The mushroom people are indeed in need of help, but luckily (or was it only luck?) one of the items Chuck and David brought with them is exactly what they need. Unlike many children’s fantasies of this time period, the conclusion does not involve a mind-wipe, the suggestion that it was all a dream, or anything of that nature.

This is a children’s classic from 1954. This is my first time reading it, which is too bad. I enjoyed it as an adult, but I would have loved it at age eight or so. It precisely captures a particular type of child’s adventure, when you and your best friend equip a cardboard box with provisions for a journey, and take off for outer space. (Or Fairyland, or Narnia.) The details of the mushroom planet are very much like something a child might imagine, as is the solution to the mushroom people’s problem – a child’s idea given an adult’s scientific gloss.

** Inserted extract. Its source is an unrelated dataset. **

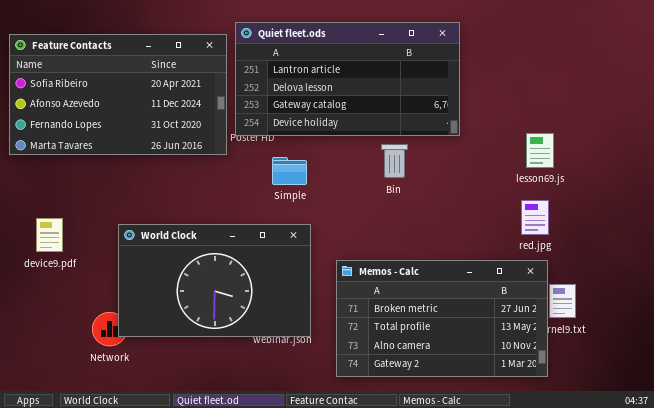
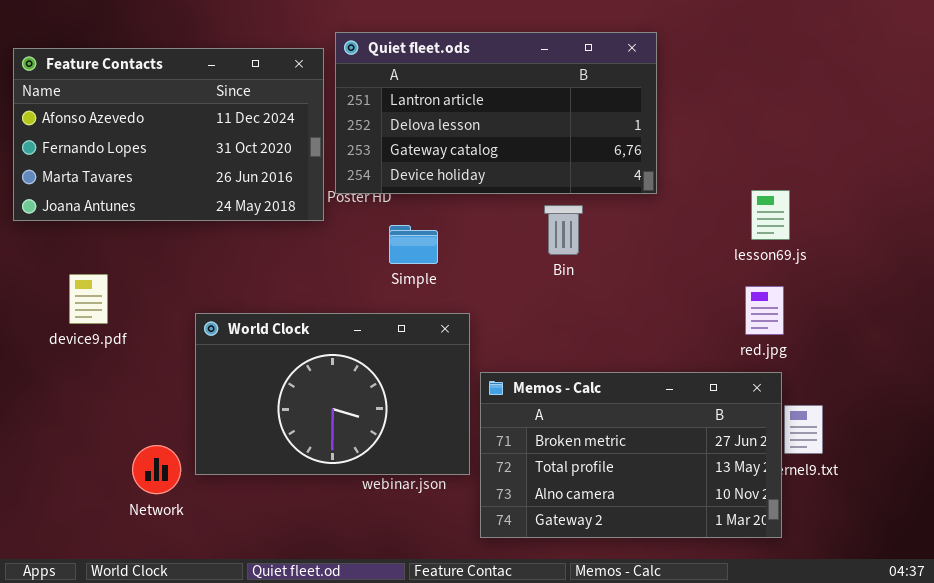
Feature Contacts: [9,34,227,155] -> [13,48,324,221], scrolled down 1 row
device9.pdf: [36,218,63,252] -> [69,274,108,324], moved
World Clock: [118,224,311,337] -> [195,313,470,475], moved

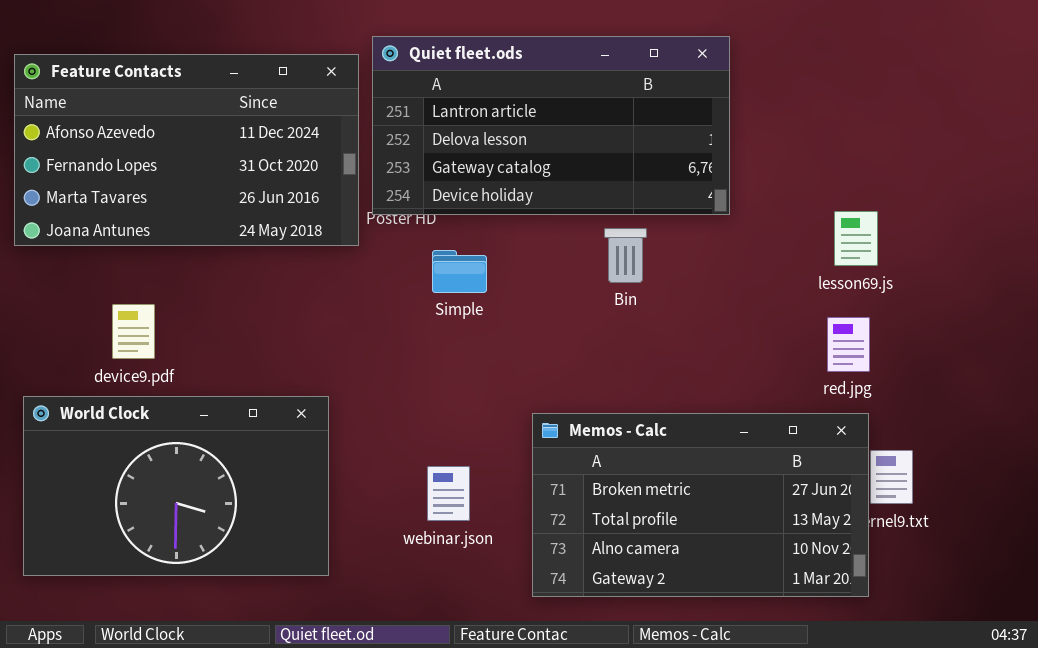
device9.pdf: [69,274,108,324] -> [112,304,155,359], moved
World Clock: [195,313,470,475] -> [23,396,329,576], moved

Amusingly, all the adults are happy to support David and Chuck’s expedition, because (the reader understands) they assume the boys will just be camping out overnight. David doesn’t realize this, and is both pleased and baffled that his mother doesn’t object to his journey into space.

The language is very old-fashioned (“Gee whillikers!”), and so is the whole idea of scattering tons of accurate scientific details amidst the fantasy, clearly with a didactic intent. (In the sense of teaching, not of preaching.) I enjoyed learning new things from books when I was a kid, and I enjoyed reading this book, but I’m surprised that it’s still in print. The whole idea of scattering bits of useful or interesting knowledge into children's books is something that seems to have gone way, way out of fashion.

When I opened my copy, purchased at a used bookshop, I found that one of my SAT students had written her name on the inside cover! It was a coincidence (or was it?) that fit right in with the off-kilter, quirky spirit of the book.